* _Work instruction_
I'd like the entries repeated exactly, pictures omitted.

* _Material for this task_
□ □ □ □
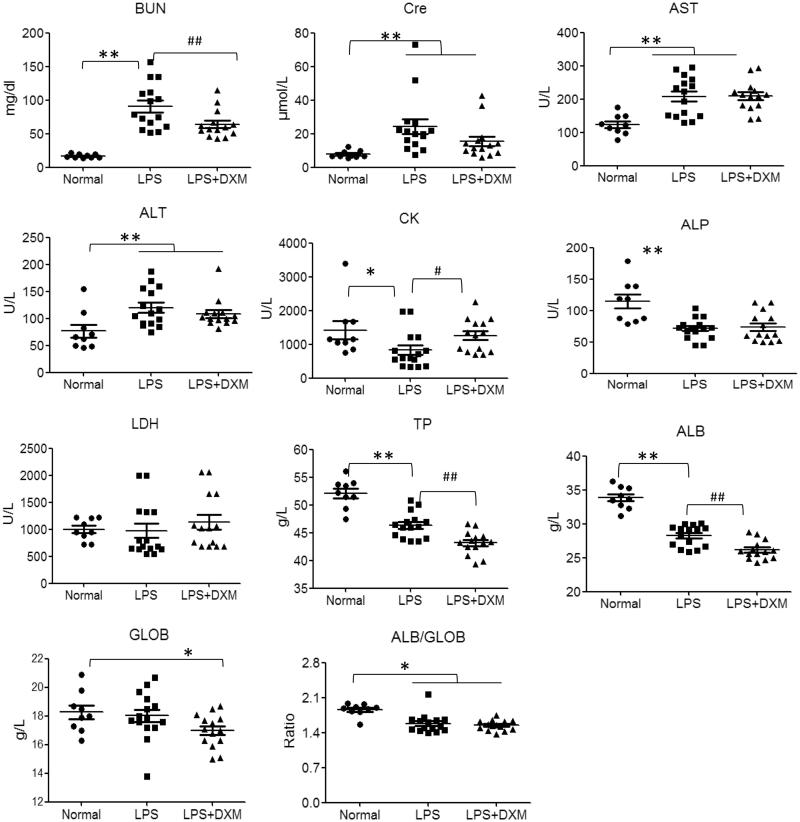
Parameters of biochemistry of serum samples of mice after intravenous administration. Dexamethasone (DXM) was used as 0.5 mg/kg. Data are presented as the mean ± SD (9 mice in the normal group, 15 mice in the LPS group and 14 mice in the LPS + DXM group). *p < 0.05 or **p < 0.01 vs. normal group. #p < 0.05 or ##p < 0.01 vs. LPS group.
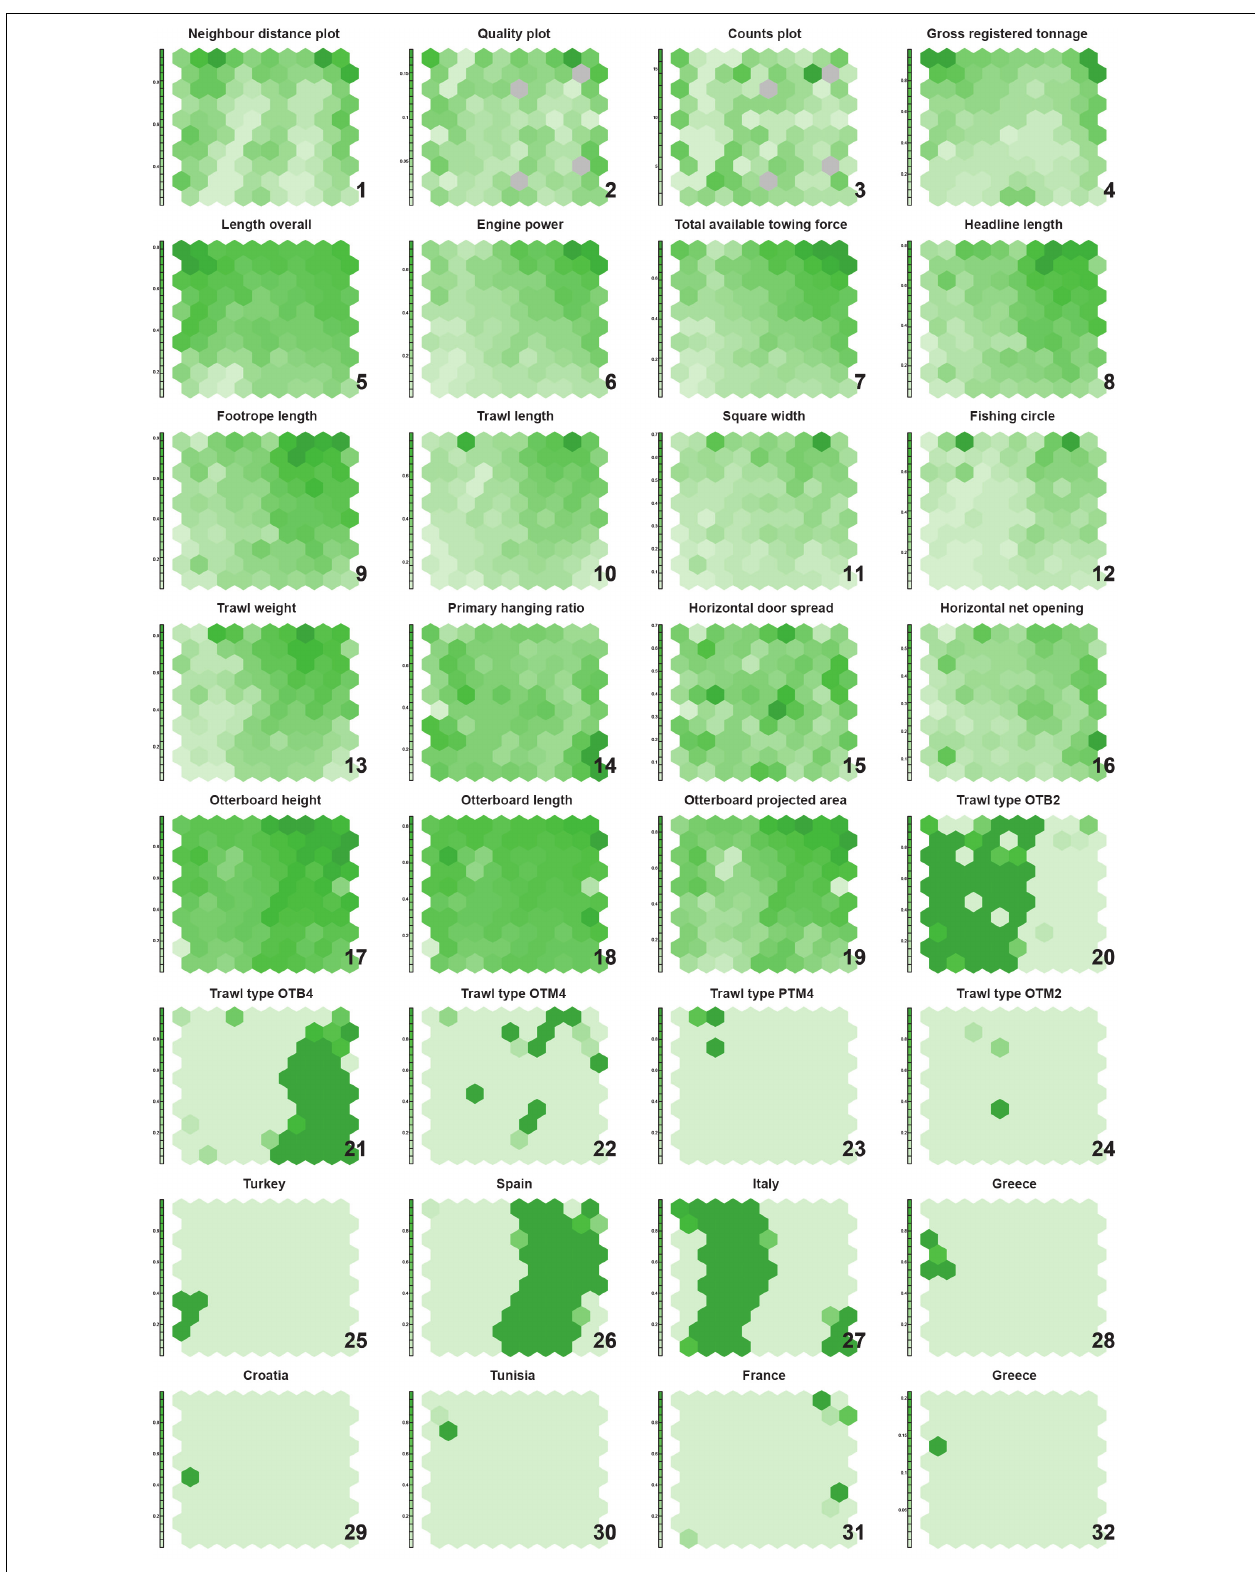
FIGURE 4 | Trained SOM. The distribution pattern of the observed variables, normalized between 0 and 1, is expressed in the SOM using a color scale. Darker areas correspond to the higher values of each variable.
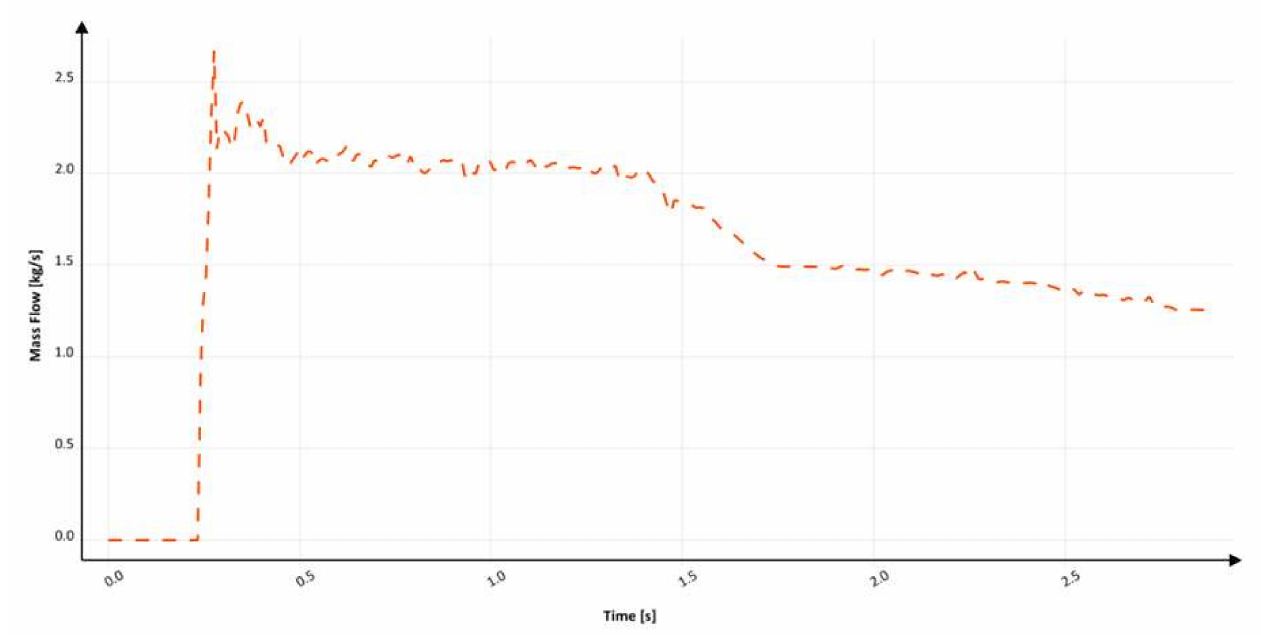
Figure 31. Mass flow through ingate with square sprue with hyperbolic taper (S s 7),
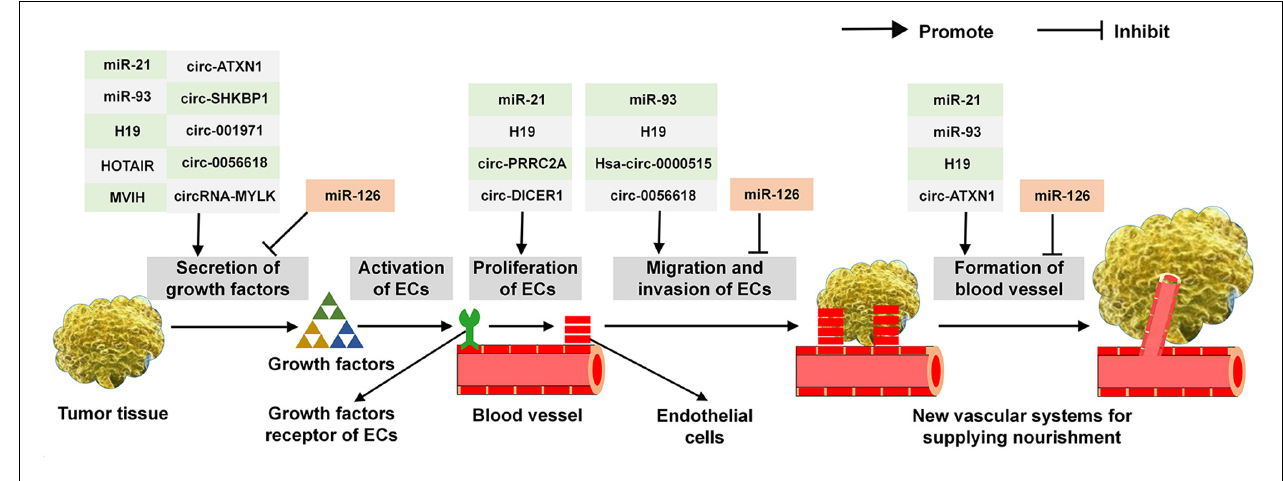
FIGURE 3 | The functions of common ncRNAs on regulating the critical step in tumor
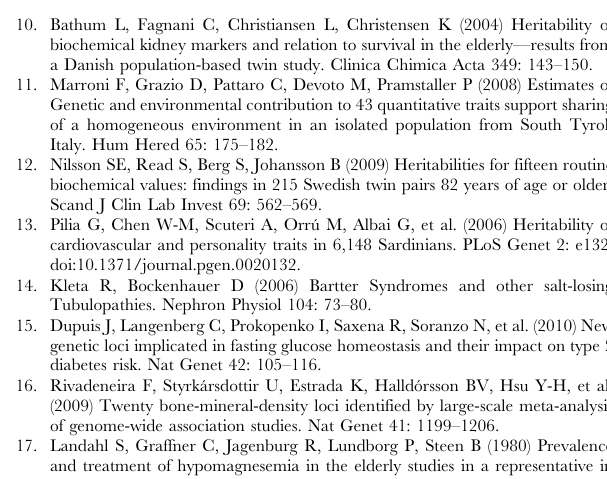
Table S8 Association between systolic and diastolic blood pressure with the lead replicated SNPs showing genome-wide significant associations with serum magnesium concentrations in the CHARGE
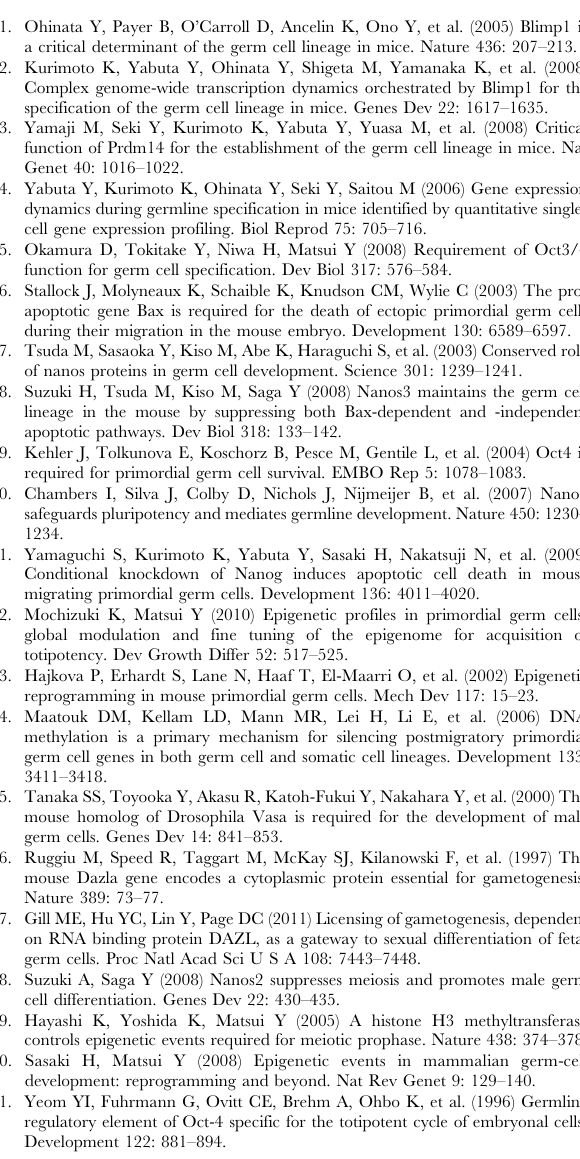
Figure S6 (A, B) Luciferase activities from the luciferase reporter vectors of the in vitro methylated or unmethylated regulatory region of mil-1 with C to T replacement of some CpG sites in ES cells (B). Number within parenthesis indicates positions of C to T replacement shown in (A). Luciferase activity was normalized against the activity of a co-transfected Renilla construct. The data were obtained from four independent experiments. *p , 0.05. Error bars represent SEM. Table S1 Primers used for bisulfite sequence analyses. Table S2 Primers used for quantitative PCR analyses of ChIP DNA.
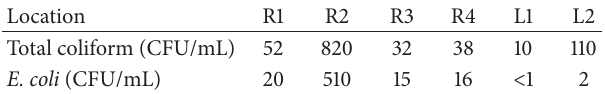
Table 2: Bacterial water quality in Yangon.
□ □ □ □
* _Response to the task_
Parameters of biochemistry of serum samples of mice after intravenous administration. Dexamethasone (DXM) was used as 0.5 mg/kg. Data are presented as the mean ± SD (9 mice in the normal group, 15 mice in the LPS group and 14 mice in the LPS + DXM group). *p < 0.05 or **p < 0.01 vs. normal group. #p < 0.05 or ##p < 0.01 vs. LPS group.
FIGURE 4 | Trained SOM. The distribution pattern of the observed variables, normalized between 0 and 1, is expressed in the SOM using a color scale. Darker areas correspond to the higher values of each variable.
Figure 31. Mass flow through ingate with square sprue with hyperbolic taper (S s 7),
FIGURE 3 | The functions of common ncRNAs on regulating the critical step in tumor
Table S8 Association between systolic and diastolic blood pressure with the lead replicated SNPs showing genome-wide significant associations with serum magnesium concentrations in the CHARGE
Figure S6 (A, B) Luciferase activities from the luciferase reporter vectors of the in vitro methylated or unmethylated regulatory region of mil-1 with C to T replacement of some CpG sites in ES cells (B). Number within parenthesis indicates positions of C to T replacement shown in (A). Luciferase activity was normalized against the activity of a co-transfected Renilla construct. The data were obtained from four independent experiments. *p , 0.05. Error bars represent SEM. Table S1 Primers used for bisulfite sequence analyses. Table S2 Primers used for quantitative PCR analyses of ChIP DNA.
Table 2: Bacterial water quality in Yangon.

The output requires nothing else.